The story was written in pencil in a red and gold notebook that Truman Capote bought in Venice at Italy’s oldest paper shop, the Legatoria Piazzesi, an ancient little place with a faded blue and white sign.

A researcher who found the notebook in Capote’s papers and began to read it was transported to a mountain villa in Sicily where a Miss Iris Greentree sits with her morning cup of coffee and contemplates with great bitterness the gorgeousness of the landscape all around her. “Help! Help!” she says to herself. “Another day in paradise.”

Entitled “Another Day in Paradise,” the short story is being published for the first time by The Strand Magazine.

“I think it’s very, very good,” Laurence Leamer, a biographer of Capote, said after looking at it. “Usually when they find stuff like this, there’s a reason it wasn’t published. But this deserves to be [considered] an important part of his work.”

Work instruction A.
Answer these about the Capote notebook passage:
(i) In which city did Capote buy the notebook?
(ii) What is the name of the woman sitting with her morning coffee in the story?
(iii) Which magazine is publishing the story for the first time?
Work instruction B.
Copy the Capote notebook passage, everything from "The story was" down to "and white sign.".

Dataset excerpts.
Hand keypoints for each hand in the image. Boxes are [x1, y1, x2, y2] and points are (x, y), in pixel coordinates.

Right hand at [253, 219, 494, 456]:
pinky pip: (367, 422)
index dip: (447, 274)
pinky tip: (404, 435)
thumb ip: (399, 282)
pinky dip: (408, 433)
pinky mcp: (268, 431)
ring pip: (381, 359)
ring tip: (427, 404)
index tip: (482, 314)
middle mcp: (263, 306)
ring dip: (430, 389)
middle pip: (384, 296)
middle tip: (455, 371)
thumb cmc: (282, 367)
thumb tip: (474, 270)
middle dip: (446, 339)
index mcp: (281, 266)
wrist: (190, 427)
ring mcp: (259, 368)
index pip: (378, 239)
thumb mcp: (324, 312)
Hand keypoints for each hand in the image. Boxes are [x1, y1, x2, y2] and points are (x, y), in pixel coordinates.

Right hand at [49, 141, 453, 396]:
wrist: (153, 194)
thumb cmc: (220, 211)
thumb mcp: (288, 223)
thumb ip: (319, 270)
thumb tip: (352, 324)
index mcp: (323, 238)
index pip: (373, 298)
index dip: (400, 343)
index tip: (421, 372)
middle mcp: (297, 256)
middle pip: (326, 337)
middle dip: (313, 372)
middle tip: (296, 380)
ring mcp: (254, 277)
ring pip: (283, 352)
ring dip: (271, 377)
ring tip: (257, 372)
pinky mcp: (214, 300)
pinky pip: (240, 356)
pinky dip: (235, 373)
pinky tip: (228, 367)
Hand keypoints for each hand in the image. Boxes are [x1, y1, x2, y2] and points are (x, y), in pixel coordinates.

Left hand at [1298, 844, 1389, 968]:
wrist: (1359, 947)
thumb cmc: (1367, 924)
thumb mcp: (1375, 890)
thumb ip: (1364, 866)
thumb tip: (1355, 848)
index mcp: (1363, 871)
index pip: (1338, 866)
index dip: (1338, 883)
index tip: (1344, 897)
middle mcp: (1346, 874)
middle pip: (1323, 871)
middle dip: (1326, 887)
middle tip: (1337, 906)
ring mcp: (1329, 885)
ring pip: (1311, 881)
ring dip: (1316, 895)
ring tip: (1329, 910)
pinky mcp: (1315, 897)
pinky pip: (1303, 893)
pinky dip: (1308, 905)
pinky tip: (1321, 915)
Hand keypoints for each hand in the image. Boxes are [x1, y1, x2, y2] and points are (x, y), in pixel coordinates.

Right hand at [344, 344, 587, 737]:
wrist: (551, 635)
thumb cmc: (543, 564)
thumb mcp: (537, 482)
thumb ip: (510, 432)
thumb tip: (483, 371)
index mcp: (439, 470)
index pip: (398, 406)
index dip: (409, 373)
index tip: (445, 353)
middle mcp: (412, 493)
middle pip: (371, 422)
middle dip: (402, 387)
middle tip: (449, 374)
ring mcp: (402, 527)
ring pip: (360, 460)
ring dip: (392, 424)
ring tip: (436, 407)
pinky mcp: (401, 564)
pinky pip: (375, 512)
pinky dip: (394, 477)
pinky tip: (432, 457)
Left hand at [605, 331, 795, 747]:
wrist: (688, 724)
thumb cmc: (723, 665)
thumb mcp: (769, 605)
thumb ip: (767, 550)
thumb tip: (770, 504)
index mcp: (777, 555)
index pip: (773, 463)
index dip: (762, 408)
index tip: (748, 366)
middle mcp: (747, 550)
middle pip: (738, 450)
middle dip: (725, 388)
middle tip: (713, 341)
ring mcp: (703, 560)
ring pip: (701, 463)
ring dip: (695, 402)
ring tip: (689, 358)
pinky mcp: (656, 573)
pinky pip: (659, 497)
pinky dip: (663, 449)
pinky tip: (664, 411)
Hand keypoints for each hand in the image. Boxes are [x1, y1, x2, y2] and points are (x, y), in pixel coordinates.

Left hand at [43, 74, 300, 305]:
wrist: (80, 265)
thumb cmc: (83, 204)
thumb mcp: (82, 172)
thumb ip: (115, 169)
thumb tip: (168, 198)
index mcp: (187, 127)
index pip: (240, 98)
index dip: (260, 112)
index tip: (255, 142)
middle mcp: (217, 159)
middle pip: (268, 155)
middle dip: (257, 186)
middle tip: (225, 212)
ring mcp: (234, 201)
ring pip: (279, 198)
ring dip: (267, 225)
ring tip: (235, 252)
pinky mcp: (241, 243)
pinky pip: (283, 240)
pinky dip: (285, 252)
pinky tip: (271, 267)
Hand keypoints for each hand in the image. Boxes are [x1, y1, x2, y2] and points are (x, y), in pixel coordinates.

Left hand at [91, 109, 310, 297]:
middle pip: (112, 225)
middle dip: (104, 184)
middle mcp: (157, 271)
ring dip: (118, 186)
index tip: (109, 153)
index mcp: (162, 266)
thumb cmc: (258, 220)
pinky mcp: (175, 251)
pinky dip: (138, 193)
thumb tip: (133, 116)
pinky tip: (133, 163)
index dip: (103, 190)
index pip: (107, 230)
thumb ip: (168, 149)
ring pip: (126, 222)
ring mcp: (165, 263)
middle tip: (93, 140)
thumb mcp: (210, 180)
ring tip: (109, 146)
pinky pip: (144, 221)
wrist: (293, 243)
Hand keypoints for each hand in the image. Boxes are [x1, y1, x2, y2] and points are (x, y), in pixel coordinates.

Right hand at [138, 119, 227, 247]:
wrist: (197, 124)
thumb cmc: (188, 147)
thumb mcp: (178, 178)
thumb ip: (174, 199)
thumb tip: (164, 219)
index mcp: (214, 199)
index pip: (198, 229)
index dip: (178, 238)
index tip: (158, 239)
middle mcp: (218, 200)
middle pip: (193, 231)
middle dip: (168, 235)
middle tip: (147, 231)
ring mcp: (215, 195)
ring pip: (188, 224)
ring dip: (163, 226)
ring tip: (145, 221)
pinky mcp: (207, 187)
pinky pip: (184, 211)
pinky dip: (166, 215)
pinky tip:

Problem solution A.
(i) Venice
(ii) Miss Iris Greentree
(iii) The Strand Magazine

Problem solution B.
The story was written in pencil in a red and gold notebook that Truman Capote bought in Venice at Italy’s oldest paper shop, the Legatoria Piazzesi, an ancient little place with a faded blue and white sign.